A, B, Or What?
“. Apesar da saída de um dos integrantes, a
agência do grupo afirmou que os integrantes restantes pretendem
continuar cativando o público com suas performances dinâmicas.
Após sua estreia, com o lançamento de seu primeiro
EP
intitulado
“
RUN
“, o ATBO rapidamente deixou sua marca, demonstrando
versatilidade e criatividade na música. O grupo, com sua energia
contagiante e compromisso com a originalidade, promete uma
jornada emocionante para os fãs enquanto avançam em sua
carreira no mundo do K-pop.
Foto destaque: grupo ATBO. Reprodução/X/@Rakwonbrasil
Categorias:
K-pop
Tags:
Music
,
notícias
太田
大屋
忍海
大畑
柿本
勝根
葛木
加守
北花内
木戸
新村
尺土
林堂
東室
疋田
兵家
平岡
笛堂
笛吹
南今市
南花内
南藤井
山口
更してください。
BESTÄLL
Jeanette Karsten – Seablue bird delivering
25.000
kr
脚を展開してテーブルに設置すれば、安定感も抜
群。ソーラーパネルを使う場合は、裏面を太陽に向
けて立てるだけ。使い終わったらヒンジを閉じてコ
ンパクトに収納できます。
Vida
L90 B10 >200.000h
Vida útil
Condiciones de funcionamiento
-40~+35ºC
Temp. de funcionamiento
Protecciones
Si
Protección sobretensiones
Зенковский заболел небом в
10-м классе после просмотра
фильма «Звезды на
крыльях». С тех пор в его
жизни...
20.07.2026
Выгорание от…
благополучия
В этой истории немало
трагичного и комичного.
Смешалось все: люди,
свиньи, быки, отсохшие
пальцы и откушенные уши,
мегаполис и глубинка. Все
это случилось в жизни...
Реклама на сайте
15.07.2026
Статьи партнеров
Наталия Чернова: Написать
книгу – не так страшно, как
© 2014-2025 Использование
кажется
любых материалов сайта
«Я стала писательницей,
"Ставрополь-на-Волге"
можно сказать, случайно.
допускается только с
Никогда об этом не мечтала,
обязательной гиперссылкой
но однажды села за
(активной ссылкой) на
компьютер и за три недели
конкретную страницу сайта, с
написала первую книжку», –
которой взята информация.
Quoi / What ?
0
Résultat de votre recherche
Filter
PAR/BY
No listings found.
****************
**Directions:** Give back the complete material, keeping every word exactly as written.

**The answer:**
A, B, Or What?
“. Apesar da saída de um dos integrantes, a
agência do grupo afirmou que os integrantes restantes pretendem
continuar cativando o público com suas performances dinâmicas.
Após sua estreia, com o lançamento de seu primeiro
EP
intitulado
“
RUN
“, o ATBO rapidamente deixou sua marca, demonstrando
versatilidade e criatividade na música. O grupo, com sua energia
contagiante e compromisso com a originalidade, promete uma
jornada emocionante para os fãs enquanto avançam em sua
carreira no mundo do K-pop.
Foto destaque: grupo ATBO. Reprodução/X/@Rakwonbrasil
Categorias:
K-pop
Tags:
Music
,
notícias
太田
大屋
忍海
大畑
柿本
勝根
葛木
加守
北花内
木戸
新村
尺土
林堂
東室
疋田
兵家
平岡
笛堂
笛吹
南今市
南花内
南藤井
山口
更してください。
BESTÄLL
Jeanette Karsten – Seablue bird delivering
25.000
kr
脚を展開してテーブルに設置すれば、安定感も抜
群。ソーラーパネルを使う場合は、裏面を太陽に向
けて立てるだけ。使い終わったらヒンジを閉じてコ
ンパクトに収納できます。
Vida
L90 B10 >200.000h
Vida útil
Condiciones de funcionamiento
-40~+35ºC
Temp. de funcionamiento
Protecciones
Si
Protección sobretensiones
Зенковский заболел небом в
10-м классе после просмотра
фильма «Звезды на
крыльях». С тех пор в его
жизни...
20.07.2026
Выгорание от…
благополучия
В этой истории немало
трагичного и комичного.
Смешалось все: люди,
свиньи, быки, отсохшие
пальцы и откушенные уши,
мегаполис и глубинка. Все
это случилось в жизни...
Реклама на сайте
15.07.2026
Статьи партнеров
Наталия Чернова: Написать
книгу – не так страшно, как
© 2014-2025 Использование
кажется
любых материалов сайта
«Я стала писательницей,
"Ставрополь-на-Волге"
можно сказать, случайно.
допускается только с
Никогда об этом не мечтала,
обязательной гиперссылкой
но однажды села за
(активной ссылкой) на
компьютер и за три недели
конкретную страницу сайта, с
написала первую книжку», –
которой взята информация.
Quoi / What ?
0
Résultat de votre recherche
Filter
PAR/BY
No listings found.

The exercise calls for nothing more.